— start of Supplied text —

Most bloggers focus on the best books of the year. I’m not competent to rank books I haven’t read. I am often a little behind as I read based on needs not just desire. So I focus on the books I read in the last year. It was a light year as I spent more time than I wanted reading my own book to edit it. So, here we go!

The Creedal Imperative (ebook) by Carl Trueman. This is the first Trueman book I’ve read. Okay, only one so for. It was a very good book arguing for the use of creeds and confessions. It is not a very big book but it covers some important territory.

Walking with God through Pain and Suffering by Tim Keller. It starts off a bit dry and philosophical as it examines the ways various cultures have trying to answer the problem of suffering. He then argues that only Christianity has a satisfying answer to this problem. Then he goes into proactive mode in addressing how we can prepare the spiritual reserves, so to speak, to survive pain and suffering.

The Doctrine of the Christian Life by John Frame. I started this book in 2012 or 13 but finished it in 2014. It is an extremely long book, but I thought an extremely helpful book I will return to as I consider various ethic issues (I recently returned to his material on the Sabbath in light of a discussion in Presbytery). I appreciate how Frame looks at things.

Against the Gods (ebook) by John Currid. This is another short book . This one focuses on the relationship between biblical material and ANE material. Currid argues for a polemical approach to understand similarities. It is helpful for helping to defend the faith from attacks based on archeological findings.

Antinomianism (ebook) by Mark Jones. I think this is a very important book that helps us make some important distinctions as we think about both grace and law. Jones focuses on the strains of antinomianism that arose during the age of the Puritans. He does make some modern application.

The Secret Thoughts of an Unlikely Convert: an English Professor’s Journey into the Christian Faith by Rosaria Butterfield. The best part is the story of her conversion as a lesbian “gay theory” professor. There is much to learn about how homosexuals view the Christians. She found many of those views to not be necessarily true as Christians loved her and she read the Word. She also had to face how much life would change. I could do without the argument for exclusive psalmody, but there is much to benefit from otherwise.

Taking God at His Word (ebook) by Kevin DeYoung. This is a short, solid defense of the inspiration and inerrancy of the Scriptures. It is quite accessible to the lay person. Well worth reading, and keeping on hand to let others borrow.

Song of Songs by Tremper Longman III. I read this commentary for an upcoming series in Sunday School. It was a very helpful commentary on a quite, at times, confusing book.

Rooted by Raymond Cannata and Joshua Reitano. This is a great little book on the Apostles’ Creed designed to either be read alone or with a group. What is distinct about this book is the missional bent of the material. They don’t just want to help you expand your knowledge and understanding to to see the call to bring these truths into the world to the glory of God.

— end of Supplied text —
— start of Extracted records —

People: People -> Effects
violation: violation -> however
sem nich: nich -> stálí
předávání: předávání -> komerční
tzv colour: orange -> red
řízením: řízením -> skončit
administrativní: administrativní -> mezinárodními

— end of Extracted records —

**Requests:**
1. Rewrite all the comparison dataset rows, replacing "colour" with "color" and leaving everything else untouched.
2. Carry on the book roundup from the point where it stops.
These records are unrelated to the book roundup.

**Expected responses:**
1.
People: People -> Effects
violation: violation -> however
sem nich: nich -> stálí
předávání: předávání -> komerční
tzv color: orange -> red
řízením: řízením -> skončit
administrativní: administrativní -> mezinárodními

2.
unPlanned by Abbey Johnson. This is one woman’s story about life as a Planned Parenthood director who comes face to face with the truth about Planned Parenthood. It is a very interesting story from a former insider. Part of the story involves the love she experienced from the majority of the pro-life protesters she saw on a regular basis. This is in stark contrast to the paranoia and fear so many PP people had when thinking about them. Eventually the dissonance grew to great after operating a sonargram during an abortion.

The Closer by Mariano Rivera. This was a very interesting book about the Hall of Fame (future) reliever. You can clearly see the providence of God. His faith is often in the background, but it is a great story even if you are not a Yankees’ fan.

Resisting Gossip (ebook) by Matthew Mitchell. There are not many books about the sin of gossip. This is one of the few, and it is a good, gospel-centered one. This book deserves a reading.

The Way of the Righteous in the Muck of Life by Ralph Davis. The former OT professor looks at Psalms 1-12. Excellent material with a very practical focus.

The Good News We almost Forgot by Kevin DeYoung. This is another excellent book by Kevin DeYoung. This time he tackles the Heidelberg Catechism. It is accessible for younger Christians and filled with pastoral wisdom.

Parcells: A Football Life by Bill Parcells and Nunyo DeMasio. This is a very interesting book about Parcells’ life, football and the many people he worked with. It is fascinating from a leadership perspective, and will build most people’s understanding of football and how teams should be built.

The Erosion of Inerrancy in Evangelicalism (ebook) by Gregory Beale. This is another important book addressing a contemporary problem. It is far more technical than DeYoung’s. It is geared more to pastors, but well-read lay persons would appreciate it.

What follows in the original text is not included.